How to create a custom dataset for audio recognition

Hi,

I have a question, I have a dataset of audiofiles that I’d like to convert into melspectogram and I want to use tourchaudio library to convert audio into a tensor directly. I’ve seen some people doing this by saving as an image, and I’d like to bypass that step, and train directly as a tensor. My question is, how should I do regarding, creating a Dataloader so that I can do this computational expensive operation and taking advantage of the fact that each folder is the label that contains all the training data for that class. The end goal is create a classification algorithm

Thanks so much!

You could create a custom Dataset as explained in this tutorial and apply the transformation on each sample in the __getitem__ of this class. To create the class indices based on the folder structure you could reuse the logic from DatasetFolder.

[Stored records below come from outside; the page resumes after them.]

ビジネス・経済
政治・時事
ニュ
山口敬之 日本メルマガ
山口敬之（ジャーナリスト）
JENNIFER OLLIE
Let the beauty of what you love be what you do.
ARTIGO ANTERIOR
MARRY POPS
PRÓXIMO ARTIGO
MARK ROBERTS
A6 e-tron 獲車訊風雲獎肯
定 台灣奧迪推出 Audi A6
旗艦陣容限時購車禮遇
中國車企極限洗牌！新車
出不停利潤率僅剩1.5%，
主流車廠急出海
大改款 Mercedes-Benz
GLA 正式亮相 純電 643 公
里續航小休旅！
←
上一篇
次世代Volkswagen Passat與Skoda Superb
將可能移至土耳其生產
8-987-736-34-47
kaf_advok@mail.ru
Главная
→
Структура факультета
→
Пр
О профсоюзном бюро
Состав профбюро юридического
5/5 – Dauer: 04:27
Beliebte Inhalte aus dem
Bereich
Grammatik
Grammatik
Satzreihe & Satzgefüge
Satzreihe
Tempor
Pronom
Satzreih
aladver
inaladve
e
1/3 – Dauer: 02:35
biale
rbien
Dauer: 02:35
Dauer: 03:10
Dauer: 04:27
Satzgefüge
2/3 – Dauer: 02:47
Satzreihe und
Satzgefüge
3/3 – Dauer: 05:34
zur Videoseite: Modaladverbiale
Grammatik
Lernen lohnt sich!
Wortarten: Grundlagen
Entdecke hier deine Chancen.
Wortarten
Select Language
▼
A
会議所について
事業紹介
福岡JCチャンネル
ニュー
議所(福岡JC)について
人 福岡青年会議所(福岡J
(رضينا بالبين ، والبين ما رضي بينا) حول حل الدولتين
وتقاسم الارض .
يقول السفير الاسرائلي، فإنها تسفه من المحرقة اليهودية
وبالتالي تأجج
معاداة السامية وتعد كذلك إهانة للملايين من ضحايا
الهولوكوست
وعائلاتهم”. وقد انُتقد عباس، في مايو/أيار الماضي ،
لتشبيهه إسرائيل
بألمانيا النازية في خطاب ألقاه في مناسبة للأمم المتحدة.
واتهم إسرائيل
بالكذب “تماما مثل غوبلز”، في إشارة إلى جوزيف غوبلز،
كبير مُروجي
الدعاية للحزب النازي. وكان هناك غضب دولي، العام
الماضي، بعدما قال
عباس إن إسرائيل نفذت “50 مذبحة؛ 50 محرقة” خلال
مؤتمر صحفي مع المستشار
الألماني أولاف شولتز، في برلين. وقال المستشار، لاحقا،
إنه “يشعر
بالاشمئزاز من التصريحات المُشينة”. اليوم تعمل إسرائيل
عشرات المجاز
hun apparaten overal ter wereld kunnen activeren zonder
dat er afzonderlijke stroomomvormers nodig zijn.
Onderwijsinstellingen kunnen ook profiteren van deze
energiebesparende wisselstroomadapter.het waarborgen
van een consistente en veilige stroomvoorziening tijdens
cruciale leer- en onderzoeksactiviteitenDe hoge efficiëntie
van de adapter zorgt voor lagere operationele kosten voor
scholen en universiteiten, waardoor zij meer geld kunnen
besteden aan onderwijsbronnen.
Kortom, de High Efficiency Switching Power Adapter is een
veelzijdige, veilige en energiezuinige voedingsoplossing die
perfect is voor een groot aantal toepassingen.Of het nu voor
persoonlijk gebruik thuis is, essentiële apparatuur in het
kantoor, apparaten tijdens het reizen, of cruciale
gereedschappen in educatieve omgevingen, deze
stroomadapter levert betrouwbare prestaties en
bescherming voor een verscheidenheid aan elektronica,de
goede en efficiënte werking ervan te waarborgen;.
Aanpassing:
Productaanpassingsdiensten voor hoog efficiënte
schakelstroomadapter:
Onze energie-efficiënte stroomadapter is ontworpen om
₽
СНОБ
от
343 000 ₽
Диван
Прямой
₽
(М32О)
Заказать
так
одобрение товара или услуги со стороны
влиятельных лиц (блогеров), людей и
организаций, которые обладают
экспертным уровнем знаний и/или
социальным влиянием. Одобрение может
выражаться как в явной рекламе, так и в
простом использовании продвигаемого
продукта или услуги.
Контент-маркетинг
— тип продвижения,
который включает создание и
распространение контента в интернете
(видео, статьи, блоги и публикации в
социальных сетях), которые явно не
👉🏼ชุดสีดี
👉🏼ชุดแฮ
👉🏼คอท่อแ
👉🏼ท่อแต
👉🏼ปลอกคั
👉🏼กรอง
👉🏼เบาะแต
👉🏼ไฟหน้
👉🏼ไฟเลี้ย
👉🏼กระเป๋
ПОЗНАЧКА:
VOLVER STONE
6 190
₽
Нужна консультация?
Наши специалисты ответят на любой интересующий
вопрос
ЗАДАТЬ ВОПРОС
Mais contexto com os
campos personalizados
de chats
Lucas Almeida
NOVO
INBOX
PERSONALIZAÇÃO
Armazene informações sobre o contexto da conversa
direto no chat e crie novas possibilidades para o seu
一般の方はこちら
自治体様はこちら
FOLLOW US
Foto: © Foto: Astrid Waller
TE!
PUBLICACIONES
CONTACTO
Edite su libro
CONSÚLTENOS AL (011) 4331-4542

Similarly to the previous answer, you can also checkout the audio classification tutorial and update the line tensors += [waveform] in collate_fn to tensors += [transform(waveform)] where transform is whatever transform you want.

If your goal is to apply the transform, save the transformed waveform to disk to avoid recomputing it later, and then create a new dataset with this, then you could also try to cache dynamically your dataset using something like diskcache_iterator.

you can use something simple like this:

from torch.utils.data import Dataset as TorchDataset

class SpectrogramDataset(TorchDataset):

    def __init__(self,file_label_ds,  process_func, audio_path=""):
        self.ds= file_label_ds
        self.process_func = process_func
        self.audio_path=audio_path
    def __getitem__(self, index):
        file,label=self.ds[index]
        x=self.process_func(self.audio_path+file)
        return x, file, label
    def __len__(self):
        return len(self.ds)

file_label_ds is a dataset that gives you the file name and label.
process_func is a function that takes the full audio path and return the spectrogram.
PS: this helps you to extract the spectrograms in parallel using the CPU (if you have num_workers>0), this won’t work if you use the gpu to extract the spectrograms.

Great stuff, truy appreciate the pointers, I did a rough implementation based on your suggestions! I have a small issue, and confirm if I’m thinking about this in the right way! I saw some examples where in the pre-process step, converts audio into images, but I’d like to convert straight into a tensor. And also, keep the dataset with the fix size. I have audiofiles with different durations. How can I accomplish this in the context of spectrogram?

If I understood correctly, there are two different ways I can create this dataloader, one is by creating a class, and overriding the getitem method, and the other is passing a collate_fn method. Is this a fair assessment?